ACTION ITEM: Count the lines in the entries below that contain the string "Handmade", treating uppercase and lowercase letters as different. Reply with the number alone.

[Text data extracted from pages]
========================================================================

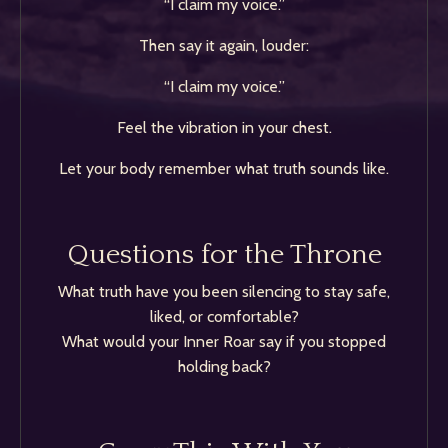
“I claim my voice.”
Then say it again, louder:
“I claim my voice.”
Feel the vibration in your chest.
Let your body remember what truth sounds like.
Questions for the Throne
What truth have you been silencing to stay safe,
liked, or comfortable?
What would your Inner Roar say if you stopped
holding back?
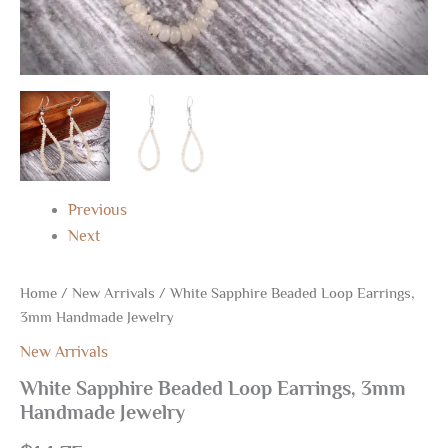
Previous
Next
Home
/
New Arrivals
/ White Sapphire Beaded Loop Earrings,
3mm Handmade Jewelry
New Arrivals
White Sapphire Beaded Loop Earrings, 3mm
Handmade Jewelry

========================================================================

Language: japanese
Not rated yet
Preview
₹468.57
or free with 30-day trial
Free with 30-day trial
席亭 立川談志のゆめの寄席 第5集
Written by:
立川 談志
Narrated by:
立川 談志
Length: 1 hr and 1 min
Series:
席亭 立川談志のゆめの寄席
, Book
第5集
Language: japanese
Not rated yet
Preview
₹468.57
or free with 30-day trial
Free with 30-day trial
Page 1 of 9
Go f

========================================================================

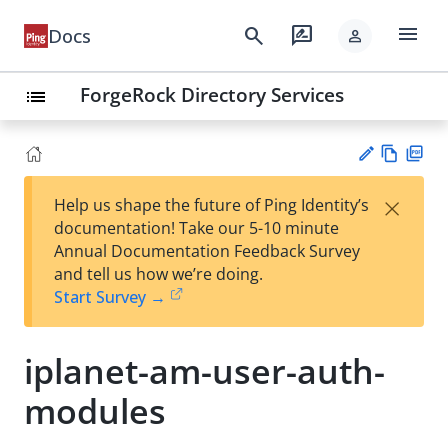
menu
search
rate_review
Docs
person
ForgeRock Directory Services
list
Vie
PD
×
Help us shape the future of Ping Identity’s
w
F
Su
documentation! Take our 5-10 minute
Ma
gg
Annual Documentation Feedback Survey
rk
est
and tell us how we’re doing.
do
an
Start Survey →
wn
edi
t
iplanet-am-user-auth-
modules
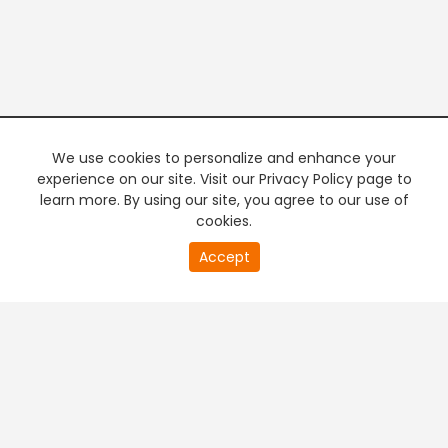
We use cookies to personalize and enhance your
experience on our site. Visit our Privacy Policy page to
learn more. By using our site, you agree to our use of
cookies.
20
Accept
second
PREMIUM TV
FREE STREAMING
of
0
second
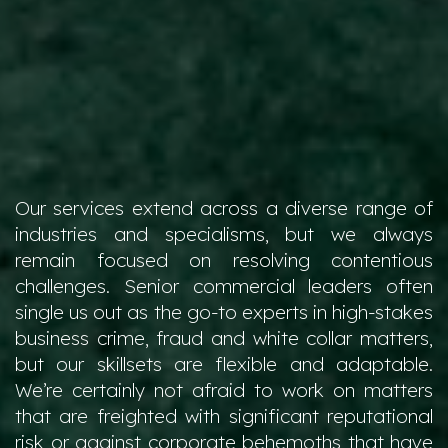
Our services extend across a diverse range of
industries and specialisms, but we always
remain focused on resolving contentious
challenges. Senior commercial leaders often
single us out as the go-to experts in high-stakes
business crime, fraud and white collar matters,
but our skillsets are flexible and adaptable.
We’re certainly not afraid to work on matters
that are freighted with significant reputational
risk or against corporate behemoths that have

========================================================================

REPLY: 2